The man was arrested in a park on Friday after being seen running from the blast site. There were no injuries.

Potential target

Daily newspaper Ekstrabladet, citing police sources, had suggested that the target of blast might have been the daily Jyllands-Posten, which in 2005 published cartoons depicting Prophet Muhammad in a way most Muslims found offensive.

However, Foldager said the report in Ekstrabladet "was not correct".

"We're working from a theory that Jyllands-Posten can be the target but there's a significant difference from Ekstrabladet's information," he said.

The publication of the cartoons caused outrage among Muslims and at least 50 people died in violent protests in the Middle East, Africa and Asia.

Last year a plot to attack the paper was unveiled, and in January the creator of the most controversial cartoon escaped an axe attack by a man with al-Qaeda links. 

The man arrested on suspicion of causing the blast was ordered to be held in custody until October 4.

At his custody hearing on Saturday, he was detained under preliminary charges for intending to harm others by the explosion.

Jorn Aabye, the chief police inspector, said the suspect appeared to be European or North African, around 40 years old and spoke excellent English.

Bag around waist

After the blast police surrounded the suspect in Orsted Park and security personnel removed a bag wrapped around his waist with remote-controlled cutting pliers.

A police spokesman said the bag probably did not contain explosives as it had not exploded when shot at.

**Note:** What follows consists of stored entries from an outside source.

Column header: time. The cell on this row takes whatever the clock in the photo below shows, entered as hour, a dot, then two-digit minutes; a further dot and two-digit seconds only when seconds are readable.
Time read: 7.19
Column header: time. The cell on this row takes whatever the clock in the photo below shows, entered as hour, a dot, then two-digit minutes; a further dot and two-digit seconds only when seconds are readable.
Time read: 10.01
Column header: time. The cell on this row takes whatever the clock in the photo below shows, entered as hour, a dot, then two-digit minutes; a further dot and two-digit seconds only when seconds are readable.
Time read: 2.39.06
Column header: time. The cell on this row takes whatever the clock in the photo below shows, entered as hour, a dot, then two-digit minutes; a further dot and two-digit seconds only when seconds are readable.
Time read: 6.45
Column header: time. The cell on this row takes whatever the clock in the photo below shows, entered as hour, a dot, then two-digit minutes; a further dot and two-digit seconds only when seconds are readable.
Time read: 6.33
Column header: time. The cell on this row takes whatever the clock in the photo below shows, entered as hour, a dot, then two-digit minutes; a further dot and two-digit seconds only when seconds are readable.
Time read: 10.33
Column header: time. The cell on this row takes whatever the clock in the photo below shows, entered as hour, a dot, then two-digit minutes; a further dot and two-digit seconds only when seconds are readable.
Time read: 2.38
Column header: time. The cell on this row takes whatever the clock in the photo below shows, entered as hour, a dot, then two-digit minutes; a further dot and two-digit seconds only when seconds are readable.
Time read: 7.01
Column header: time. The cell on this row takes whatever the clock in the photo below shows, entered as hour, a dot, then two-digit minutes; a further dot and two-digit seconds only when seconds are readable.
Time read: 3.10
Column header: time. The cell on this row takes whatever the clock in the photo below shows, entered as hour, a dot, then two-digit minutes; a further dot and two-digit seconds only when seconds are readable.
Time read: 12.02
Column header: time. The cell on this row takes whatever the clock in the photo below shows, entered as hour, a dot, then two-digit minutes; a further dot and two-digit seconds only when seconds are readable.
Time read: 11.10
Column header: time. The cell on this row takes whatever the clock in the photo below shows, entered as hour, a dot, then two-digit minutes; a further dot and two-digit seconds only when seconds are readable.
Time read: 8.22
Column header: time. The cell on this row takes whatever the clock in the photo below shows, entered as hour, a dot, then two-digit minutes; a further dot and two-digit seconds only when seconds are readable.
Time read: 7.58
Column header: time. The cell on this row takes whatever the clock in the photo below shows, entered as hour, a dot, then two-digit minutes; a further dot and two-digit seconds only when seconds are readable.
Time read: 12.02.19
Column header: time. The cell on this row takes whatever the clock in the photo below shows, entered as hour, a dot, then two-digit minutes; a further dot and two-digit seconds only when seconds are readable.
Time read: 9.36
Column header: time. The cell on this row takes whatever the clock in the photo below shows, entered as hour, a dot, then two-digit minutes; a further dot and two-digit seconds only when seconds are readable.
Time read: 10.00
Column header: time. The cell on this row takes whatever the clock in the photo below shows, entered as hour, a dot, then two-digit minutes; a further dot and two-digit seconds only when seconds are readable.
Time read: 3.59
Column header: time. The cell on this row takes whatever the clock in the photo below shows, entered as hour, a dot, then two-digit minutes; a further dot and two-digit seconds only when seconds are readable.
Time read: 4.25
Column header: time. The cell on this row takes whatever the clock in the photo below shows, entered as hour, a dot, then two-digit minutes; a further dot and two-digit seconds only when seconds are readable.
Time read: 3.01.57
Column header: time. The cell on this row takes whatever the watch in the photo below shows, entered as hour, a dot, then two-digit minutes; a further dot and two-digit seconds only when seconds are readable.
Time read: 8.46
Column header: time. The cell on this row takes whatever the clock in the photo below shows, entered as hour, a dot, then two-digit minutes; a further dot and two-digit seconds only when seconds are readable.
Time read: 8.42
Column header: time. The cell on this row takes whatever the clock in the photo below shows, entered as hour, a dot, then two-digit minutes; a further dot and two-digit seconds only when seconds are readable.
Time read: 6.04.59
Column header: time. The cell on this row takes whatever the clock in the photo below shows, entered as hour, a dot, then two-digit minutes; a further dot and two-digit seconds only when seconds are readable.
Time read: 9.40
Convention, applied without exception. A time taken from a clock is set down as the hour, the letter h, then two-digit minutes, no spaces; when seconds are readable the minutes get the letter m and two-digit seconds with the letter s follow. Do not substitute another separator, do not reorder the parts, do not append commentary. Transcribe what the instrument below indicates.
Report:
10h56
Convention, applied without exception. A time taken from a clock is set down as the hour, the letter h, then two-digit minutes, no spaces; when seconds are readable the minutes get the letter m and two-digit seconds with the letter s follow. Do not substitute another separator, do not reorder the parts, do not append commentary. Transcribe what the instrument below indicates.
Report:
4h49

Police also found a gun in a cellar toilet where the blast occurred, Aabye said.

Paul Brennan, Al Jazeera's correspondent in Copenhagen, said on Saturday that the mystery around the potential motive for the attack was causing concern in Denmark.

"The blast destroyed the toilet but didn't cause severe injuries to the man himself, who must have been in close proximity to the explosion, so there must have been a very small amount of explosives," he said.

"Police can't decipher whether this was a serious terror act or someone who was unbalanced."